Мы завершили турне. Правда, на последнем концерте я дал маху. До смерти перепуганный, решил сбежать из Сиднейского Развлекательного Центра за несколько минут до начала шоу, прямой репортаж с которого должны были показывать по телевидению. Оркестр играл увертюру, а я бежал из зала, а навстречу мне спешил Фил Коллинз: хотел занять свое место в последний момент, чтобы не приставали поклонники. Увидев, что звезда шоу несется в противоположном направлении, он в изумлении остановился.
– О, привет, Элтон… Подожди, а куда ты собрался?
– Домой! – прокричал я, не замедляя шаг.
На самом деле я не впервые убегал с собственного концерта. Несколько лет назад во время рождественского шоу в «Хаммерсмит Одеон»
[177] я решил сбежать сразу после основной программы и перед выходом на бис. Мы уже почти доехали до развязки Хогарт, и тут я успокоился и решил вернуться – подумаешь, всего десять минут езды. Но обратная дорога заняла гораздо больше времени, потому что у транспортного узла одностороннее движение, и мы бесконечно долго разворачивались. Удивительно, но зрители меня дождались.
В Сиднее же я передумал уходить, еще даже не добравшись до машины. Концерт прошел грандиозно. Он стал лучшим из всех. Думаю, меня подогревала мысль о том, что я пою в последний раз. Гвоздем программы стала Don’t Let The Sun Go Down On Me. Мой голос звучал грубовато и хрипло, но, наверное, никогда я не исполнял эту песню так хорошо. Она и так всегда заставляла зал затаить дыхание, особенно в оркестровом варианте. Но в тот вечер каждая строка словно приобрела новый смысл.
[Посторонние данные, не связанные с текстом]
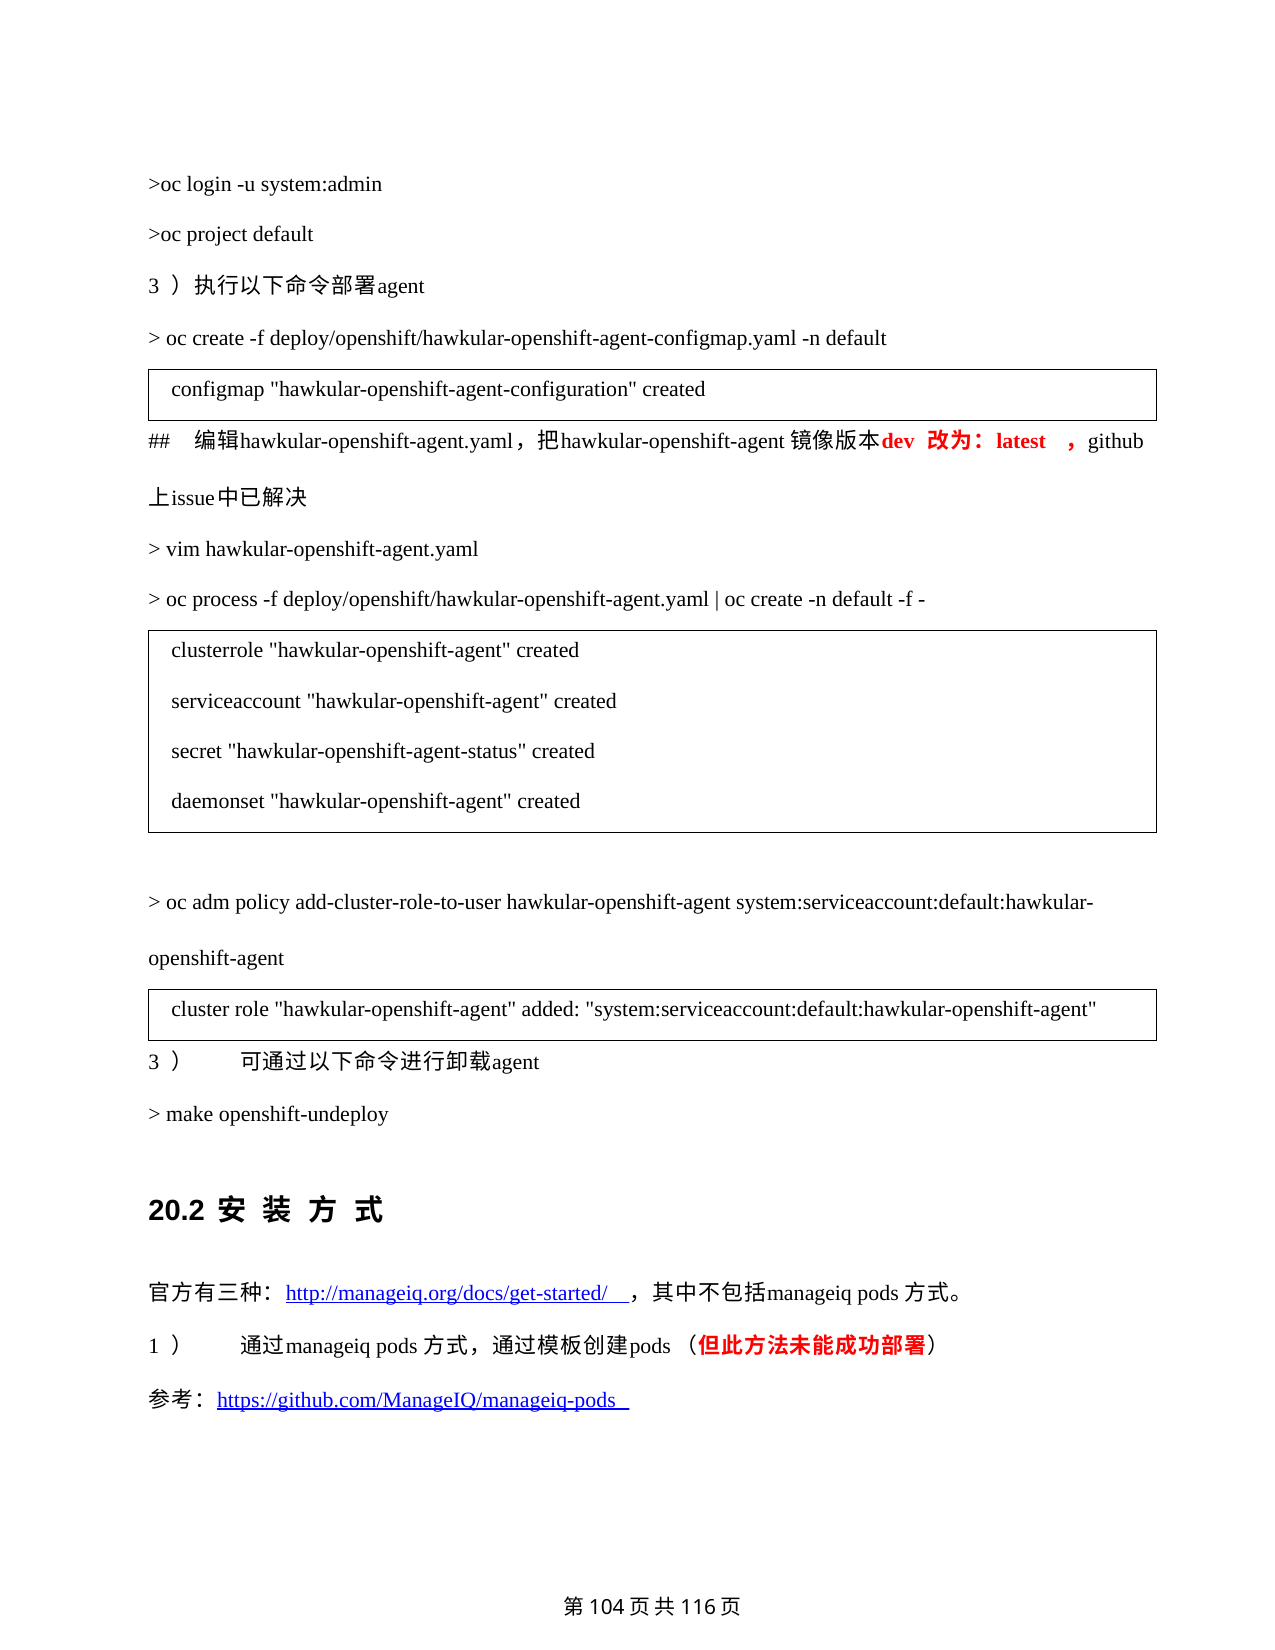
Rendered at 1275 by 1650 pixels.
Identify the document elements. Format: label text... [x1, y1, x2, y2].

text >oc login -u system:admin [148, 165, 1156, 202]
text >oc project default [148, 215, 1156, 252]
list 可通过以下命令进行卸载agent [148, 1041, 1156, 1079]
text > vim hawkular-openshift-agent.yaml [148, 530, 1156, 568]
subtitle 安装方式 [148, 1170, 1156, 1245]
text > oc process -f deploy/openshift/hawkular-openshift-agent.yaml | oc create -n default -f - [148, 580, 1156, 618]
text 参考：https://github.com/ManageIQ/manageiq-pods [148, 1379, 1156, 1416]
list 通过manageiq pods方式，通过模板创建pods（但此方法未能成功部署） [148, 1325, 1156, 1363]
text 3）执行以下命令部署agent [148, 265, 1156, 302]
text 官方有三种：http://manageiq.org/docs/get-started/，其中不包括manageiq pods方式。 [148, 1272, 1156, 1309]
text > make openshift-undeploy [148, 1094, 1156, 1132]
text ## 编辑hawkular-openshift-agent.yaml，把hawkular-openshift-agent镜像版本dev改为：latest，github上issue中已解决 [148, 421, 1156, 514]
text > oc adm policy add-cluster-role-to-user hawkular-openshift-agent system:serviceaccount:default:hawkular-openshift-agent [148, 883, 1156, 977]
table_header configmap "hawkular-openshift-agent-configuration" created [149, 370, 1156, 419]
text > oc create -f deploy/openshift/hawkular-openshift-agent-configmap.yaml -n default [148, 318, 1156, 356]
table_header clusterrole "hawkular-openshift-agent" created serviceaccount "hawkular-openshift-agent" created secret "hawkular-openshift-agent-status" created daemonset "hawkular-openshift-agent" created [149, 631, 1156, 832]
table_header cluster role "hawkular-openshift-agent" added: "system:serviceaccount:default:hawkular-openshift-agent" [149, 990, 1156, 1040]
Сразу после окончания турне в австралийской клинике мне сделали операцию. Все прошло удачно, кисты удалили, рака не обнаружили. После периода реабилитации я понял, что голос у меня все-таки изменился – но, на мой взгляд, к лучшему. Он стал глубже, я уже не мог петь фальцетом, и это мне даже нравилось. Я ощущал в своем голосе больше зрелости и силы – причем силы какого-то нового качества. Я не верил своему счастью. Думал, что все плохое теперь уйдет из моей жизни и начнется сплошная полоса везения.